Roast 225 g paneer (cubed), 1 green pepper (cubed), and 40 g onion (chopped) in a large frying pan with 1 teaspoon of 2 teaspoon oil. Cook, stirring regularly, until the ingredients are slightly charred on all sides. Once cooked, remove from the pan and set aside.
Cook the curry in the same pan, adding another 1 tsp of oil. Over medium heat, add 2 green chillies (sliced), 3 spring onions whites, 1 inch ginger (minced), 3 cloves garlic (minced), and 1 teaspoon coriander stems (chopped). Saute for 30 seconds or until aromatic. Immediately add 1 tablespoon hot sauce, 1 tablespoon soy sauce, 1 teaspoon sugar, and a dash of water. Stir.
Make the cornflour slurry by mixing 3 teaspoon cornflour and 3 teaspoon water.
Thicken and reduce the curry by adding the cornflour slurry to the pan along with an extra 300 ml water. Stir immediately and don't stop stirring until the curry gets thick and smooth. At this point, add the paneer, capsicum, and onion back into the pan. Warm through and then turn off the heat.

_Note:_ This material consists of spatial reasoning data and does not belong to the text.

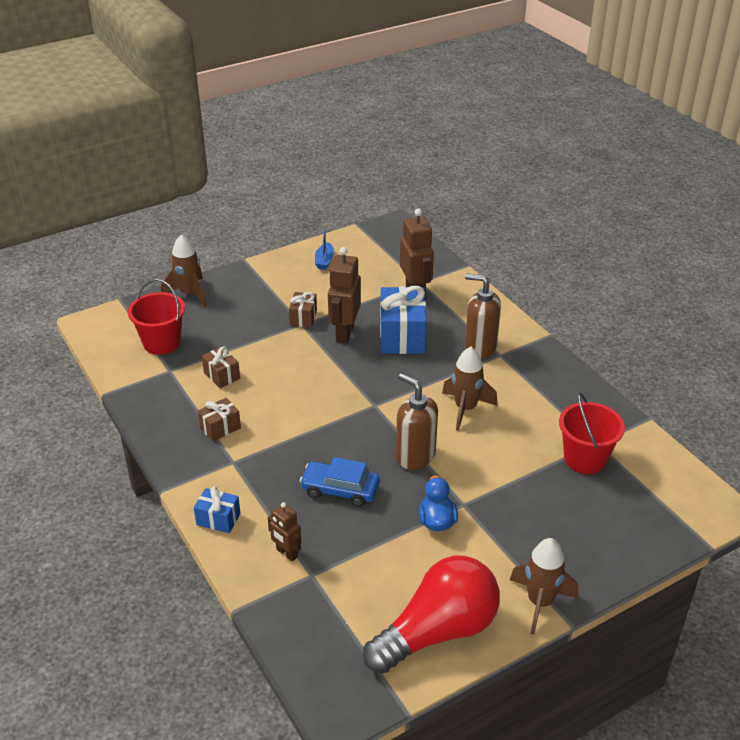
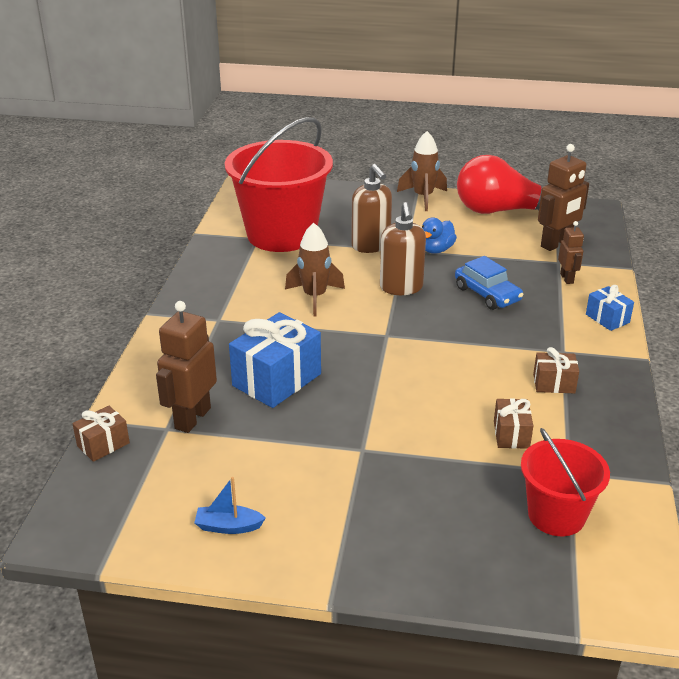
camera: 140 degrees left, 5 degrees down
(189, 294) = (464, 578): brown rocket -> none
(303, 317) = (352, 456): brown gift -> brown gift (103, 444)
(324, 261) = (228, 526): blue boat -> blue boat turned 135 degrees counterclockwise
(344, 333) = (329, 413): brown robot -> brown robot (556, 244)
(480, 348) = (225, 333): brown soap dispenser -> brown soap dispenser (371, 246)
(585, 458) = (281, 234): red bucket -> red bucket, size x1.83

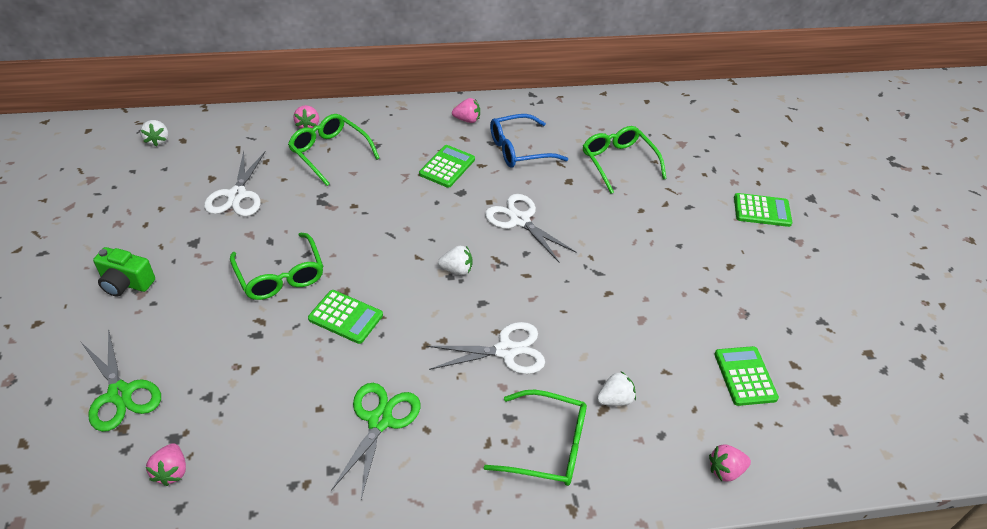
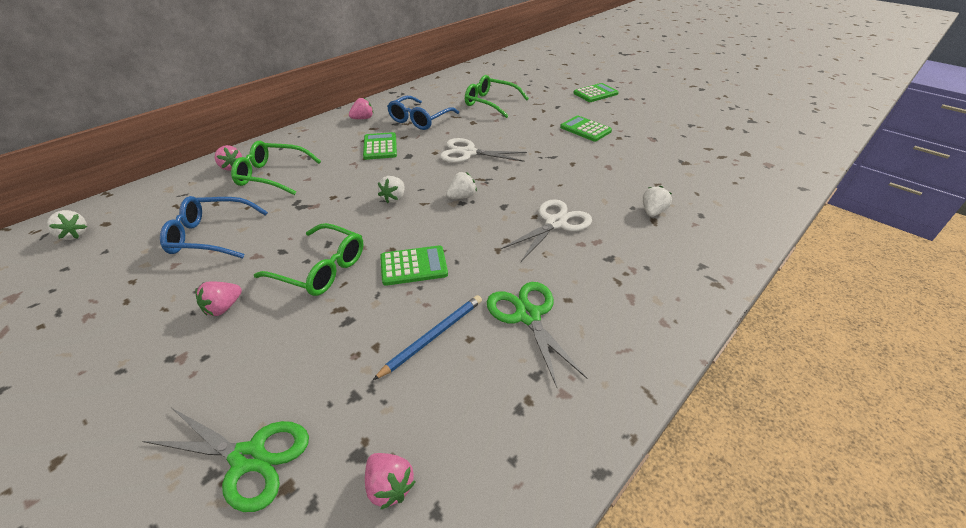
camera: 35 degrees left, 5 degrees down
(126, 283) = (151, 358): green camera -> none
(237, 195) = (211, 236): white scissors -> blue glasses
(297, 388) = (433, 336): none -> blue pencil
(399, 236) = (394, 198): none -> white strawberry
(547, 446) = (653, 259): green glasses -> none
(725, 470) = (754, 212): pink strawberry -> pink strawberry (223, 308)
(745, 376) = (696, 165): green calculator -> green calculator (585, 129)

To make the wonton crisps, cut 5 wonton sheets into long pieces. Either deep fry in 1 litre oil or air fry until golden.
Serve garnished with 1 spring onion, greens as an appetizer or alongside fried rice or noodles for a main course.
Notes
To make dry chilli paneer, don't add water, just the cornflour slurry. The result will be thick, with no sauce/gravy.